Why make a movie with so many first-rate performers and give central roles to people who cannot act and have no star power on screen? For the answer, read the credits. Rap star T.I. and R&B star Chris Brown are producers. And they have produced the movie they thought would be fun to star in rather than the movie that would be fun to watch. They were smart enough to surround themselves with top talent but not smart enough to learn from them.
This is the second low-grade armored car robbery film in months and every part of it feels overused, sketched in, or glossed over. The most important element of a heist film is to make it clear whose side we are supposed to be on. The second most important element is to make it clear what the challenge of the heist is and let us see as the problems are solved. This movie fails at both.
It opens with a bank robbery, expertly executed by a group of characters whose backgrounds, motives, and expertise are not considered worth exploring. “The degree of difficulty’s off the charts,” a detective says almost admiringly. We know they’re supposed to be cool because they move in slow motion with a bit of jazz in the score.
Matt Dillon is the cop who picks up on details everyone else ignores, but risks losing his family. There is a goofy scene that has him following a suspect with his little daughter in the car, as she gets sadder and sadder about his broken promise. He has a partner, played by the always-likable Jay Hernandez. We could easily be rooting for them, but the movie seems to want us to be on the side of the robbers without giving us any reason to do so. They seem to be doing it just for the high of getting away with something. “Ten percent to the usual charities,” they tell their money manager, followed by a brisk discussion of basis points and the relative benefits of the Cayman Islands versus the Dutch Antilles for offshore money storage.
They are a careful crew who insist on a year between jobs until something comes up that is so juicy they cannot resist.
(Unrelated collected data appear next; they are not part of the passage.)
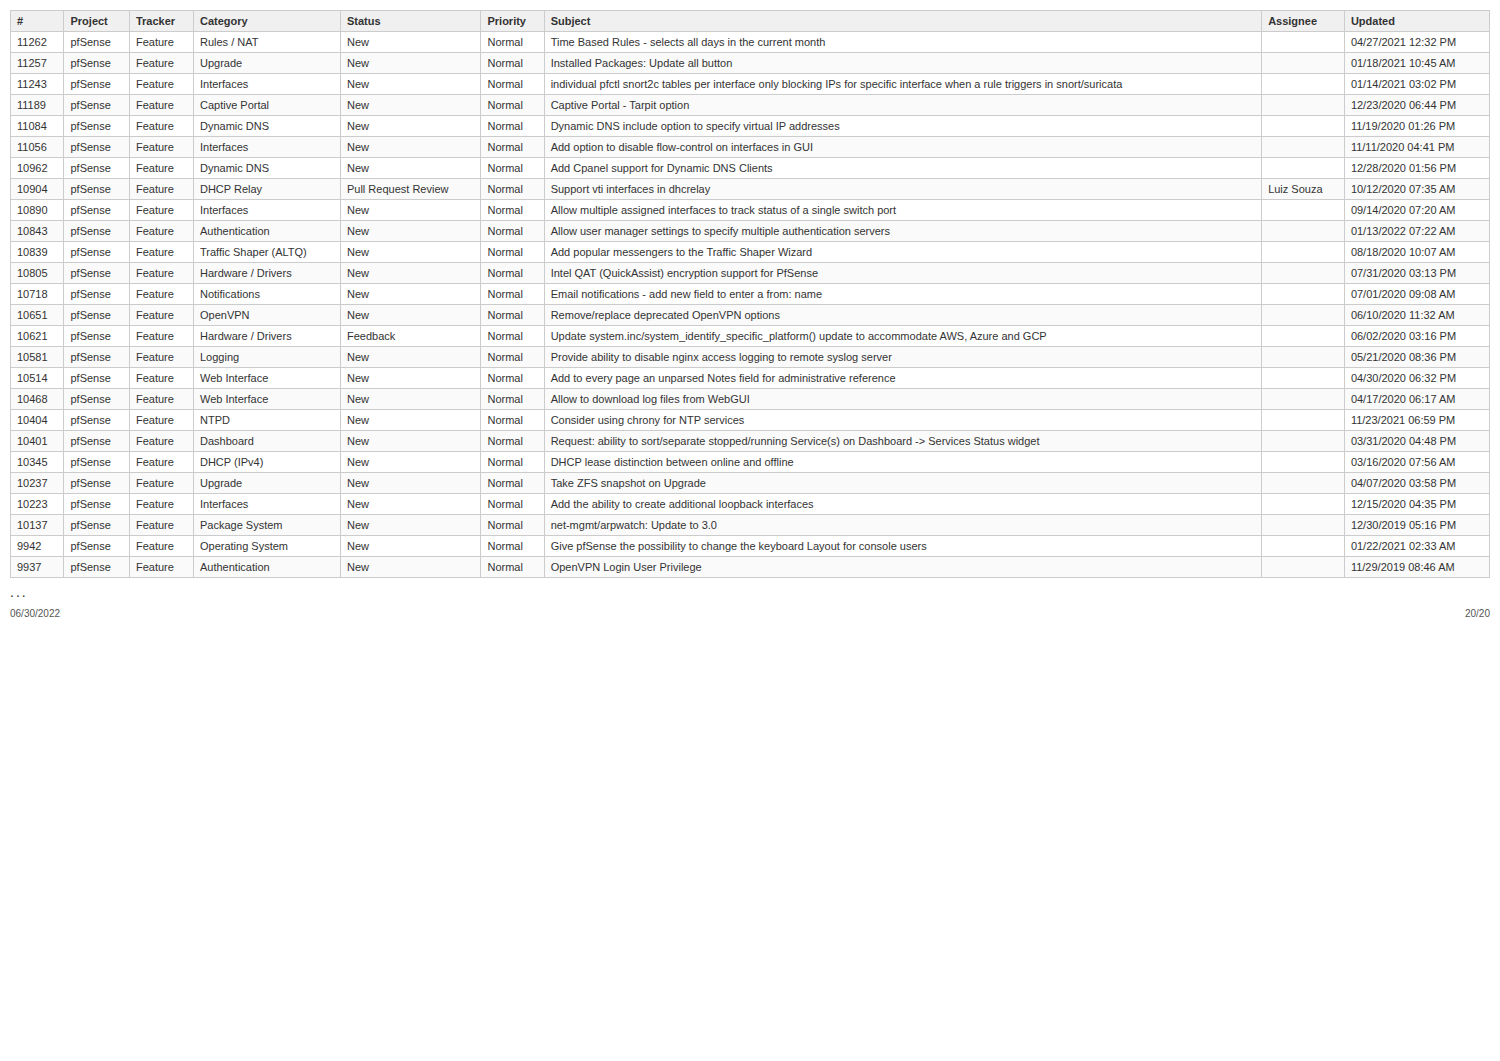| # | Project | Tracker | Category | Status | Priority | Subject | Assignee | Updated |
| --- | --- | --- | --- | --- | --- | --- | --- | --- |
| 11262 | pfSense | Feature | Rules / NAT | New | Normal | Time Based Rules - selects all days in the current month | | 04/27/2021 12:32 PM |
| 11257 | pfSense | Feature | Upgrade | New | Normal | Installed Packages: Update all button | | 01/18/2021 10:45 AM |
| 11243 | pfSense | Feature | Interfaces | New | Normal | individual pfctl snort2c tables per interface only blocking IPs for specific interface when a rule triggers in snort/suricata | | 01/14/2021 03:02 PM |
| 11189 | pfSense | Feature | Captive Portal | New | Normal | Captive Portal - Tarpit option | | 12/23/2020 06:44 PM |
| 11084 | pfSense | Feature | Dynamic DNS | New | Normal | Dynamic DNS include option to specify virtual IP addresses | | 11/19/2020 01:26 PM |
| 11056 | pfSense | Feature | Interfaces | New | Normal | Add option to disable flow-control on interfaces in GUI | | 11/11/2020 04:41 PM |
| 10962 | pfSense | Feature | Dynamic DNS | New | Normal | Add Cpanel support for Dynamic DNS Clients | | 12/28/2020 01:56 PM |
| 10904 | pfSense | Feature | DHCP Relay | Pull Request Review | Normal | Support vti interfaces in dhcrelay | Luiz Souza | 10/12/2020 07:35 AM |
| 10890 | pfSense | Feature | Interfaces | New | Normal | Allow multiple assigned interfaces to track status of a single switch port | | 09/14/2020 07:20 AM |
| 10843 | pfSense | Feature | Authentication | New | Normal | Allow user manager settings to specify multiple authentication servers | | 01/13/2022 07:22 AM |
| 10839 | pfSense | Feature | Traffic Shaper (ALTQ) | New | Normal | Add popular messengers to the Traffic Shaper Wizard | | 08/18/2020 10:07 AM |
| 10805 | pfSense | Feature | Hardware / Drivers | New | Normal | Intel QAT (QuickAssist) encryption support for PfSense | | 07/31/2020 03:13 PM |
| 10718 | pfSense | Feature | Notifications | New | Normal | Email notifications - add new field to enter a from: name | | 07/01/2020 09:08 AM |
| 10651 | pfSense | Feature | OpenVPN | New | Normal | Remove/replace deprecated OpenVPN options | | 06/10/2020 11:32 AM |
| 10621 | pfSense | Feature | Hardware / Drivers | Feedback | Normal | Update system.inc/system_identify_specific_platform() update to accommodate AWS, Azure and GCP | | 06/02/2020 03:16 PM |
| 10581 | pfSense | Feature | Logging | New | Normal | Provide ability to disable nginx access logging to remote syslog server | | 05/21/2020 08:36 PM |
| 10514 | pfSense | Feature | Web Interface | New | Normal | Add to every page an unparsed Notes field for administrative reference | | 04/30/2020 06:32 PM |
| 10468 | pfSense | Feature | Web Interface | New | Normal | Allow to download log files from WebGUI | | 04/17/2020 06:17 AM |
| 10404 | pfSense | Feature | NTPD | New | Normal | Consider using chrony for NTP services | | 11/23/2021 06:59 PM |
| 10401 | pfSense | Feature | Dashboard | New | Normal | Request: ability to sort/separate stopped/running Service(s) on Dashboard -> Services Status widget | | 03/31/2020 04:48 PM |
| 10345 | pfSense | Feature | DHCP (IPv4) | New | Normal | DHCP lease distinction between online and offline | | 03/16/2020 07:56 AM |
| 10237 | pfSense | Feature | Upgrade | New | Normal | Take ZFS snapshot on Upgrade | | 04/07/2020 03:58 PM |
| 10223 | pfSense | Feature | Interfaces | New | Normal | Add the ability to create additional loopback interfaces | | 12/15/2020 04:35 PM |
| 10137 | pfSense | Feature | Package System | New | Normal | net-mgmt/arpwatch: Update to 3.0 | | 12/30/2019 05:16 PM |
| 9942 | pfSense | Feature | Operating System | New | Normal | Give pfSense the possibility to change the keyboard Layout for console users | | 01/22/2021 02:33 AM |
| 9937 | pfSense | Feature | Authentication | New | Normal | OpenVPN Login User Privilege | | 11/29/2019 08:46 AM |
...
06/30/2022 20/20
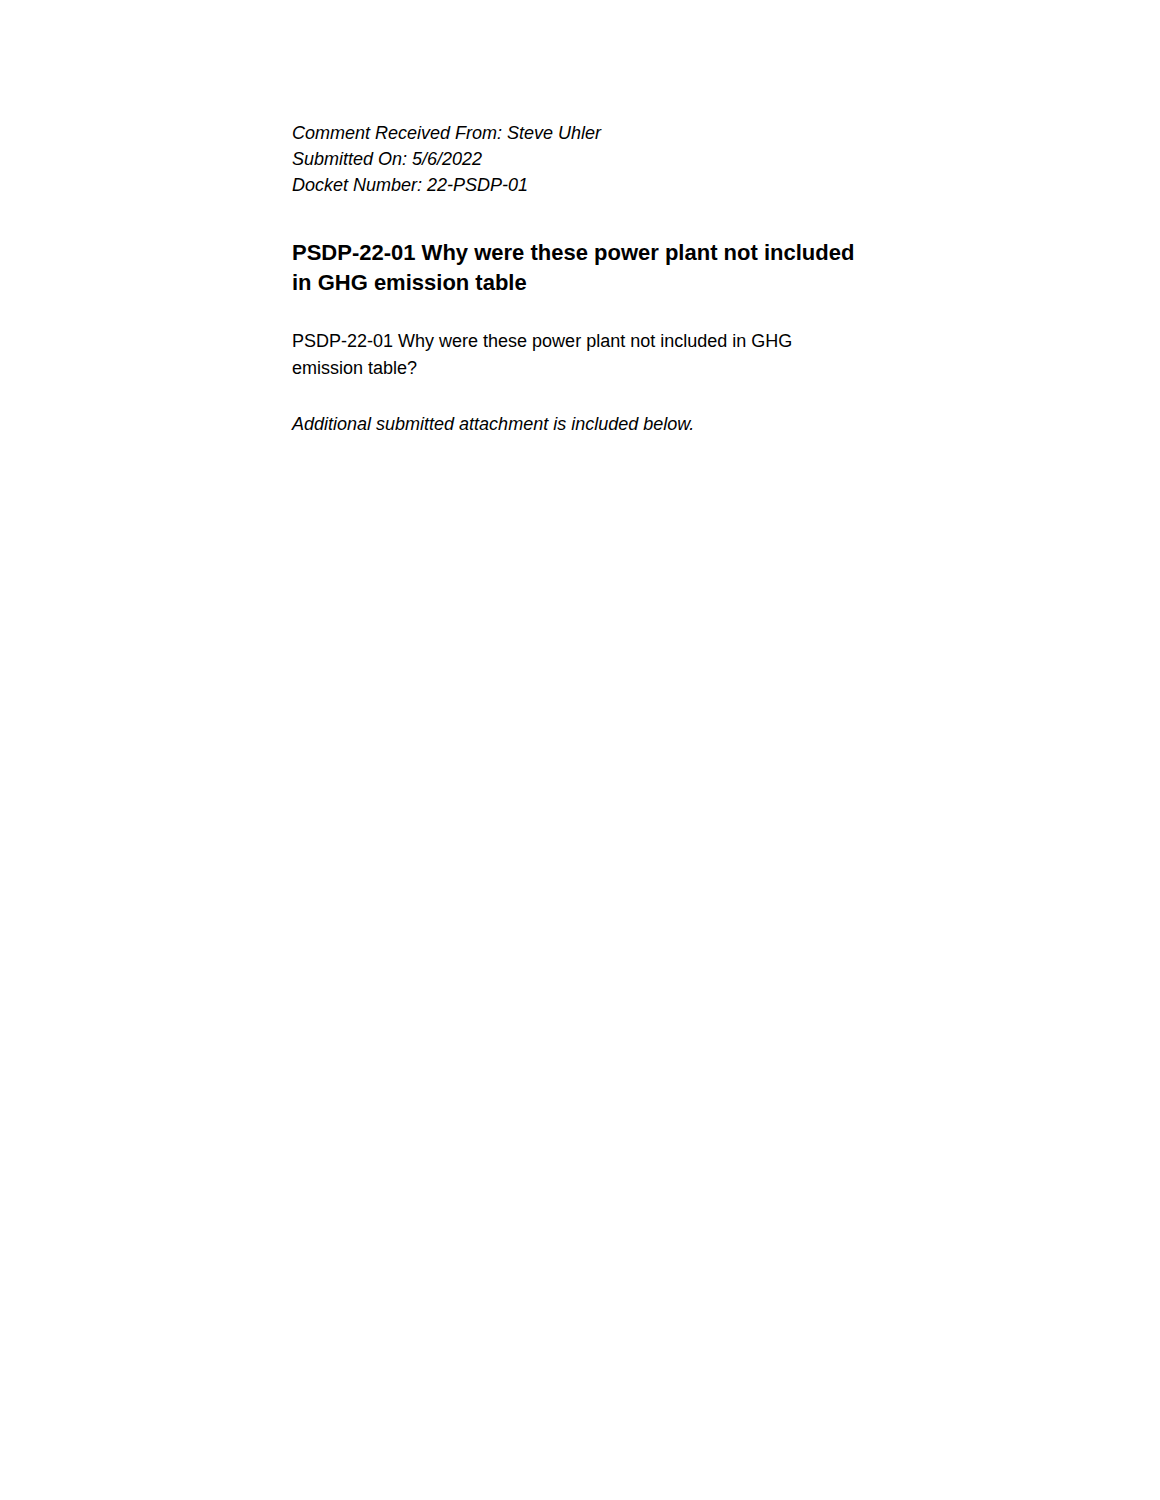Comment Received From: Steve Uhler
Submitted On: 5/6/2022
Docket Number: 22-PSDP-01
PSDP-22-01 Why were these power plant not included in GHG emission table
PSDP-22-01 Why were these power plant not included in GHG emission table?
Additional submitted attachment is included below.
Or is it a trap?
There’s a showy chase scene that gives Chris Brown and director John Luessenhop a chance to demonstrate some panache, but it goes on too long. A big shoot-out scene in slow motion with mournful music on the soundtrack is copied from much better movies. And there are elements taken from bad movies as well, like the cop who for no reason at all fails to call for back-up.
T.I. is not up to the pivotal role of “Ghost,” the member of the group who has just been released from prison and feels twice-wronged. Every time he takes center stage, the movie sags and his brief attempt at flamboyance — a quote from Genghis Khan — is just silly. His flat affect is intended to be cool and mysterious, but next to arresting performers like Idris Elba (getting a chance to use his real accent for once) and Marianne Jean-Baptiste, he seems to fade away. The only thing these takers really steal is your time.